Dave continues, saying that leadership often needs a reminder that statistics are only a jumping-off point:
I was super impressed with how the folks over at Slack approach interpreting the numbers in the team manager's stats view. Below the area where Slack presents data about team members' activity in Slack, Slack presents this message:"A note on team stats: we are giving you some facts about your team's usage of Slack. We try to carefully avoid implying any judgement of value or give a "meaning" for any particular number.
For example, someone might be not using Slack for several hours during the day because they are goofing off. On the other hand, they might be away from Slack because they are concentrating very hard on the work that you want them to do. We have no way of distinguishing those cases and we advise that anyone viewing these stats be careful not to infer anything which is not in the data."
I think something similar could be said about happiness report in Help Scout. The team member with the lowest happiness rating might be god awful at their job… or they be the most willing to take on difficult cases and angry customers. Ultimately, the numbers don't have all of the context, and the dangers of misrepresenting a team member's contributions and value are very real.
That last line cuts to the heart of the issue.
Numbers can paint an unfair picture of overall contribution to the team when they are taken out of context.
Stellar reps with intuitive people skills could be successfully handling elaborate demos and tackling 800 word tickets all day long. But they'd have an undeserved shadow cast on them by the "gamifiers" if their satisfaction ratings took a hit due to a willingness to work on the hard problems.
Related: The Lost Art of Candor in the Workplace
Finding a "Happy" Middle Ground
As mentioned by Dave, there are productivity and satisfaction metrics built right into Help Scout that any team can access . In light of this post, you might be wondering why they are included at all.
They exist because they serve to identify potential problems through careful interpretation. Dave shares how they would ideally be used; to get a high-level view of your team's performance:
Don't get me wrong though, I'm strongly in favor of happiness ratings. My belief is just that like any raw data, they need to be interpreted and used appropriately.

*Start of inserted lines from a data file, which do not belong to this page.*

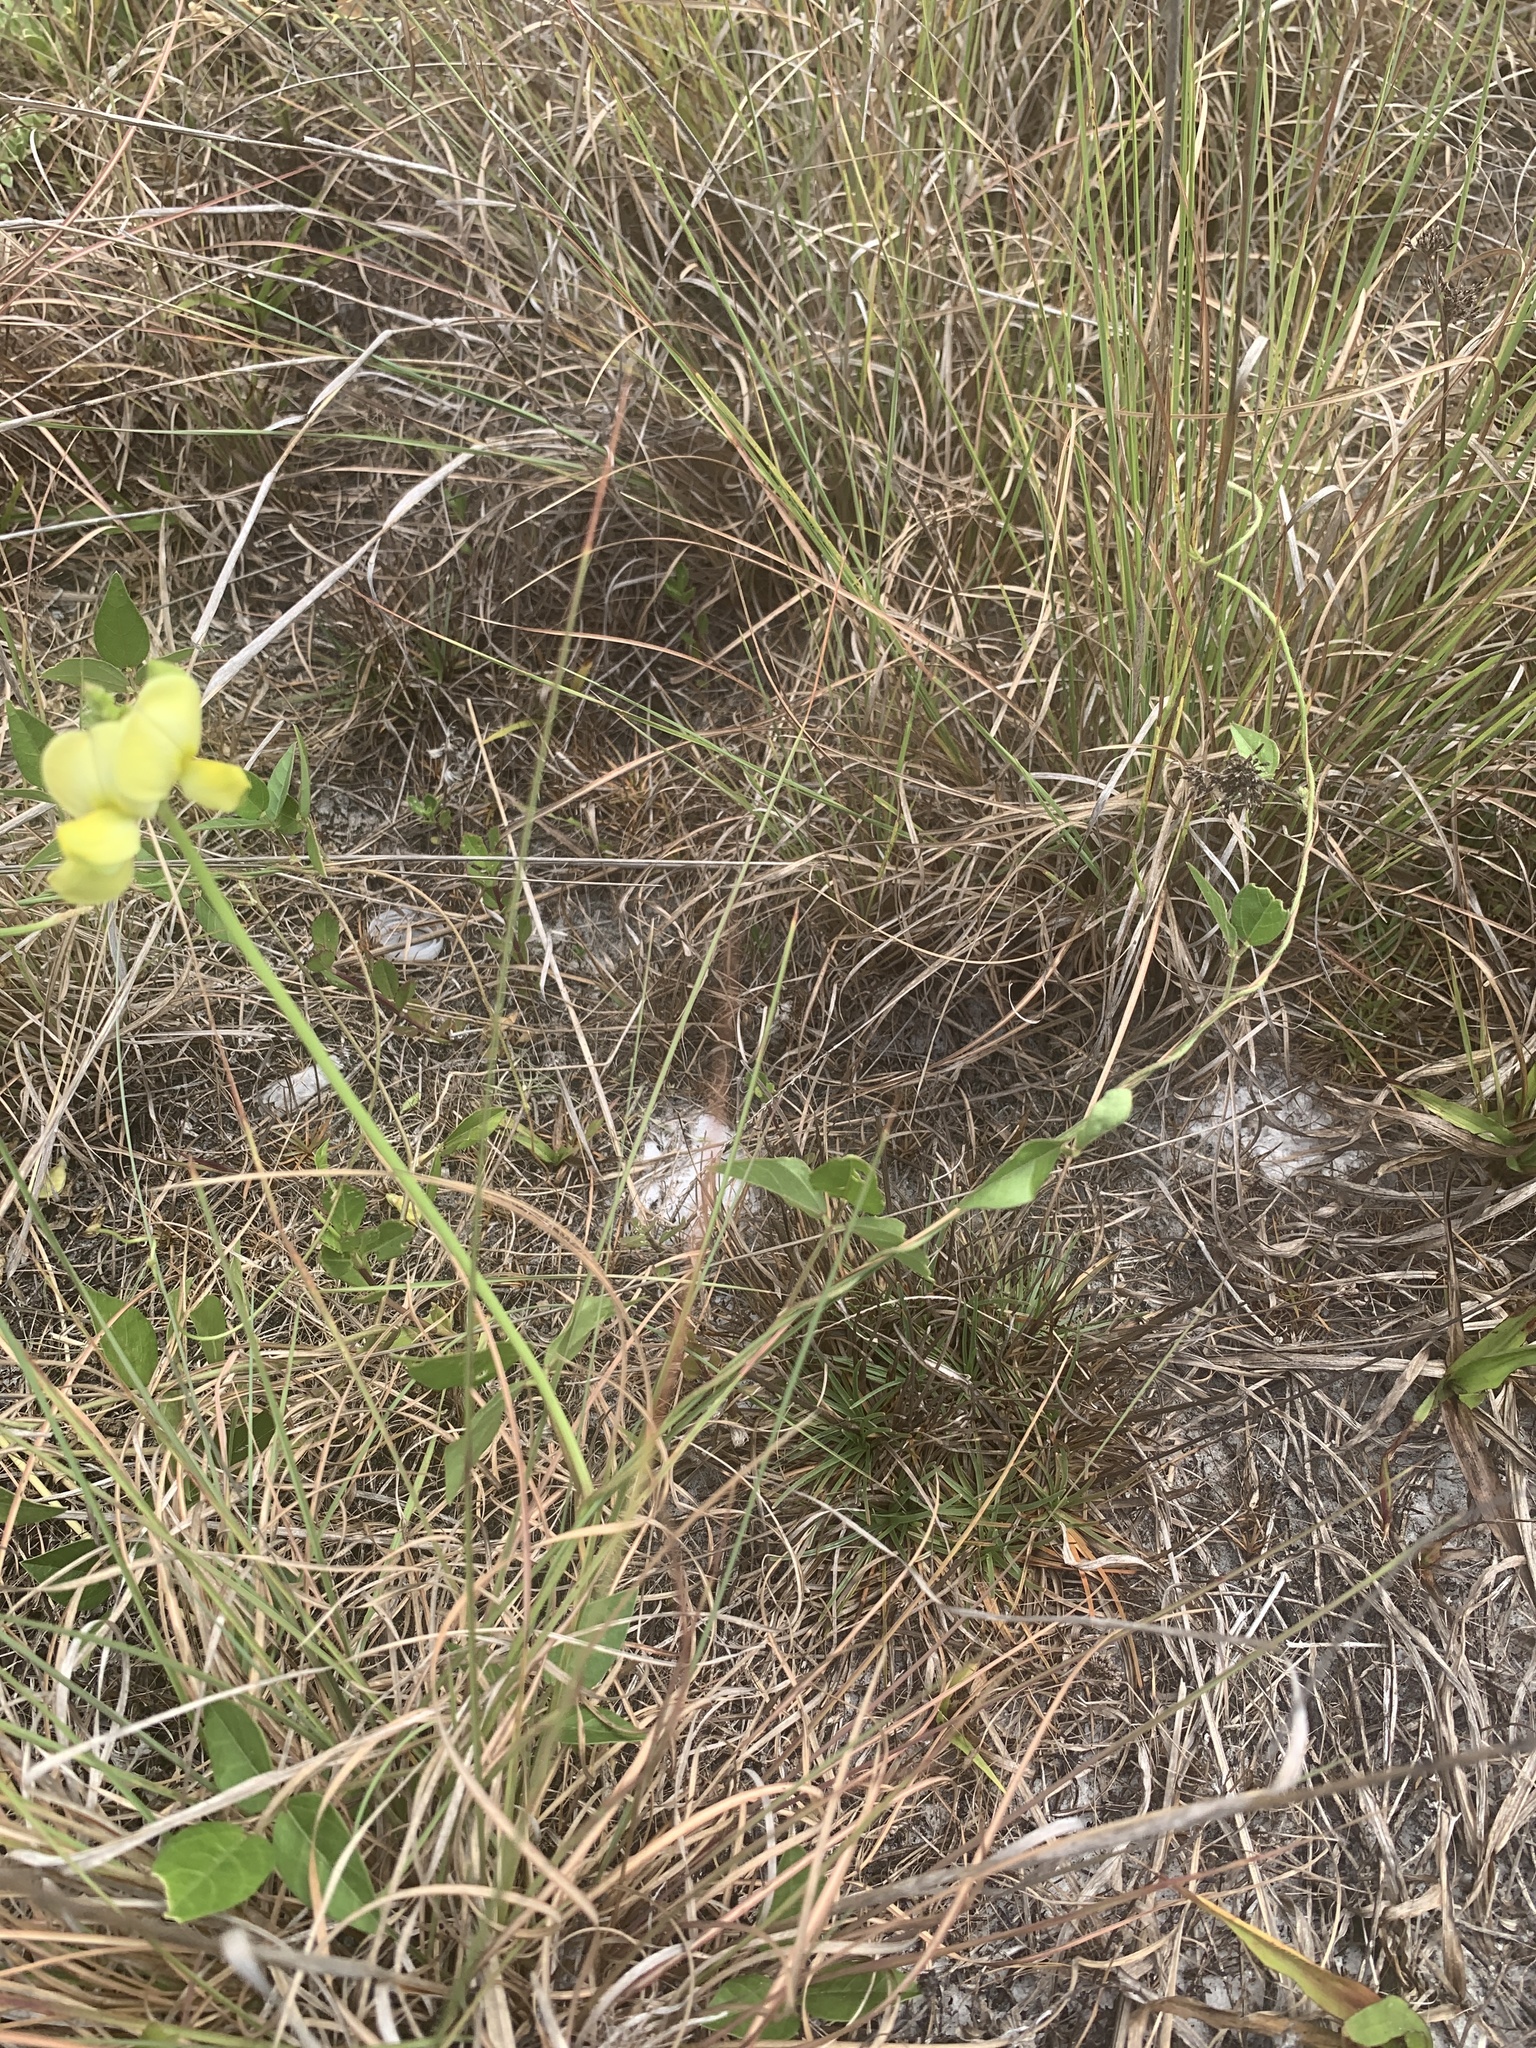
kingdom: Plantae
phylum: Tracheophyta
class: Magnoliopsida
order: Fabales
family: Fabaceae
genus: Vigna
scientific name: Vigna luteola
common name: Hairypod cowpea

We use happiness ratings at Wistia not to understand who's better than whom, but to learn from negative customer experiences so we can improve.
If an employee has very low happiness ratings, something is wrong. But the data serves to initiate the investigation. It doesn't necessarily mean that the support rep is falling behind, just that there is a problem that needs to be fixed.

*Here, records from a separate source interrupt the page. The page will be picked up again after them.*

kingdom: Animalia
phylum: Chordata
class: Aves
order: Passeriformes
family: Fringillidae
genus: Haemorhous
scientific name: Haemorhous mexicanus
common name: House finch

Perhaps they are exclusively tackling the toughest conversations. In that case, a one-on-one could easily decipher why and determine what might be done to create a better balance. In situations where customers left "thumbs down" feedback, where did things go wrong? Is the cited problem the interaction, the product, or something else?

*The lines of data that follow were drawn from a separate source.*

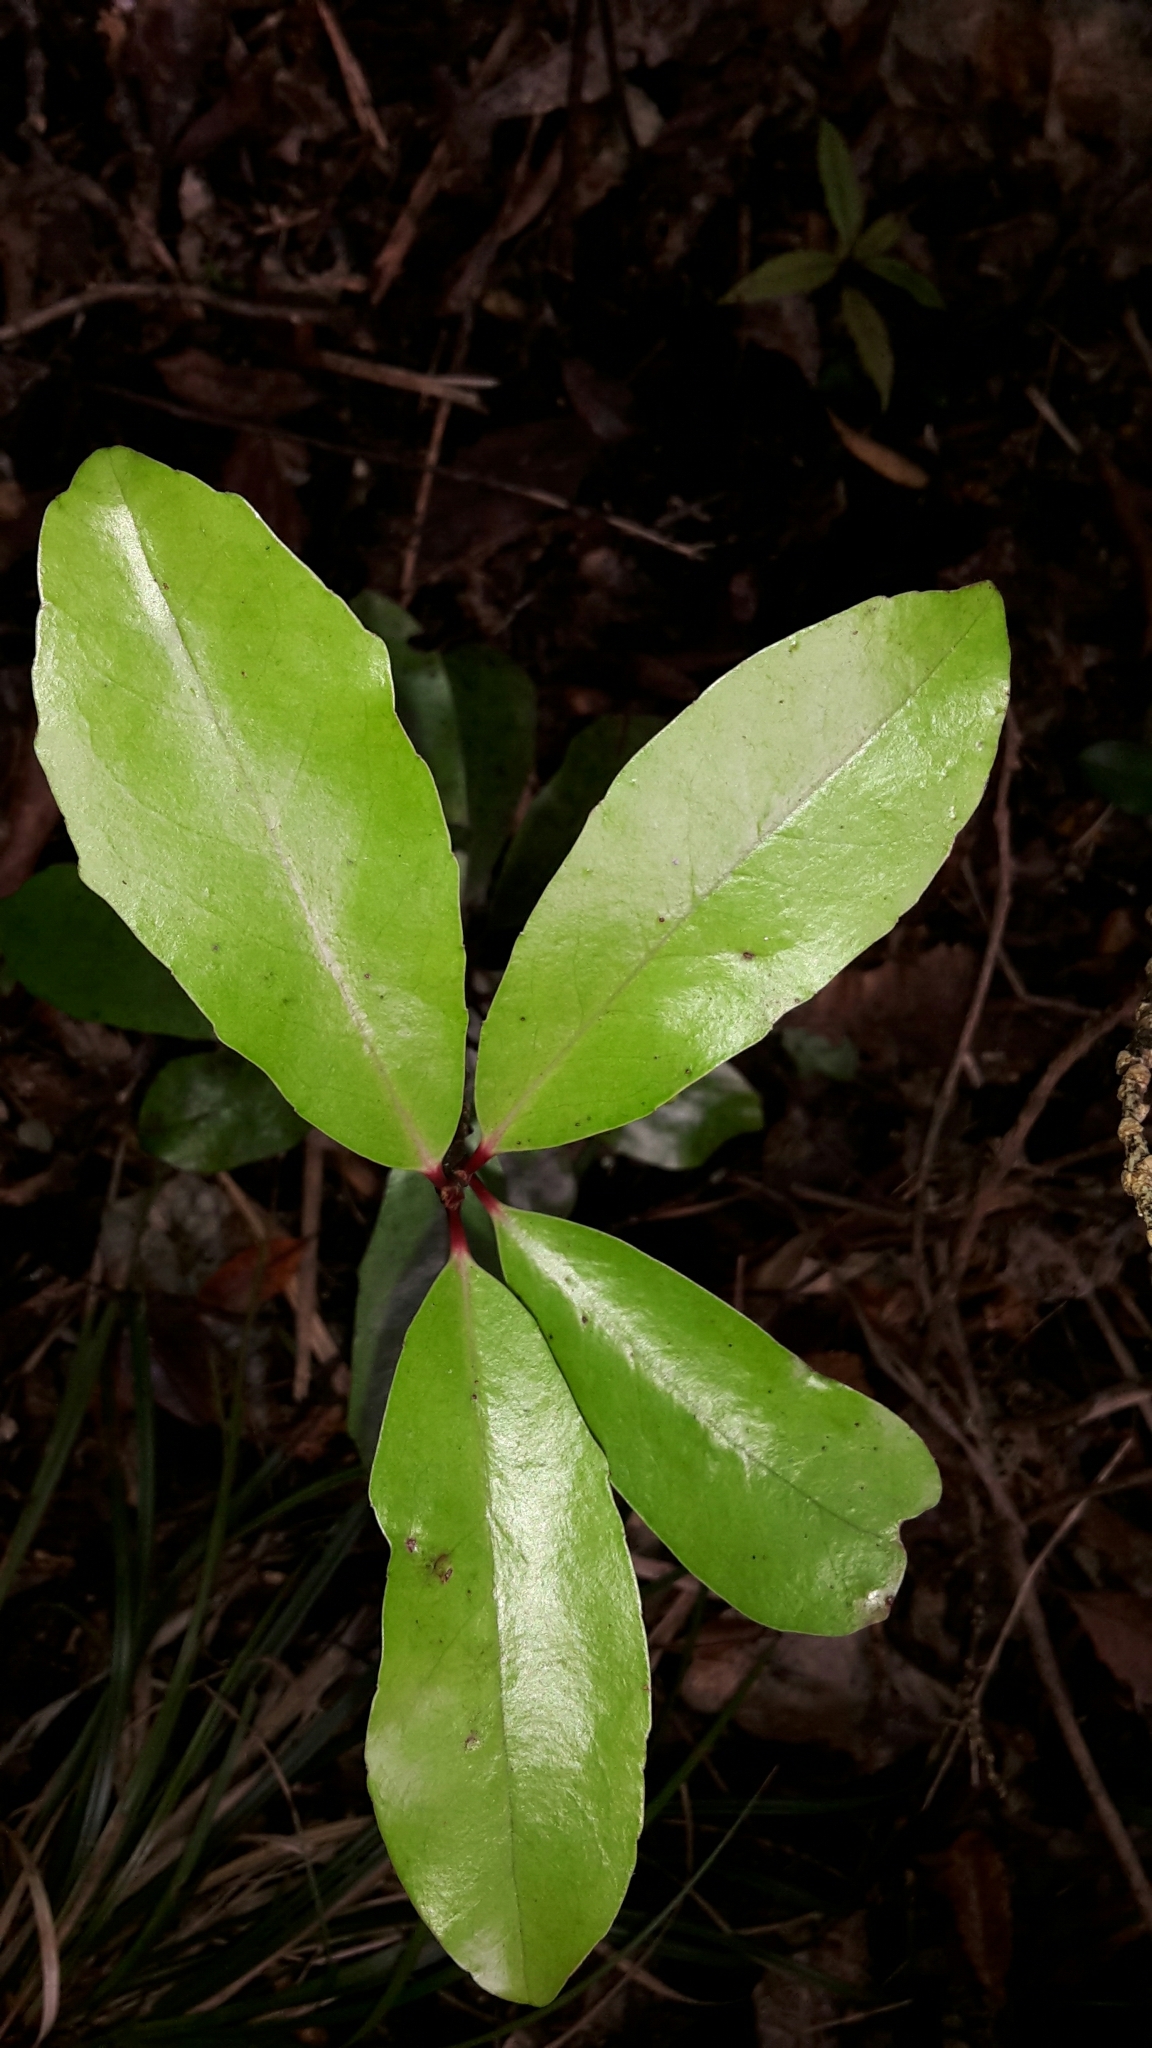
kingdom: Plantae
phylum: Tracheophyta
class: Magnoliopsida
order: Asterales
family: Alseuosmiaceae
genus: Alseuosmia
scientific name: Alseuosmia quercifolia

In this way, the metrics serve to bring red flags to attention quickly and consistently. They help identify what is wrong, not what should be done next.
When metrics aren't serving as a yardstick for performance, team members make better decisions. They'll know that the recourse is to address the underlying issues, not try to climb their way back up the ladder by gaming the stats.
All of this recalls a talk from Stanford with a panel of entrepreneurs discussing product strategy. One of my favorite quotes from this session:
Every time that I've seen a product marketing or management person worry about the product before the customer, I think they've failed.
An addendum: every time I've seen a support department worry about the stats before the customer, I think they've failed.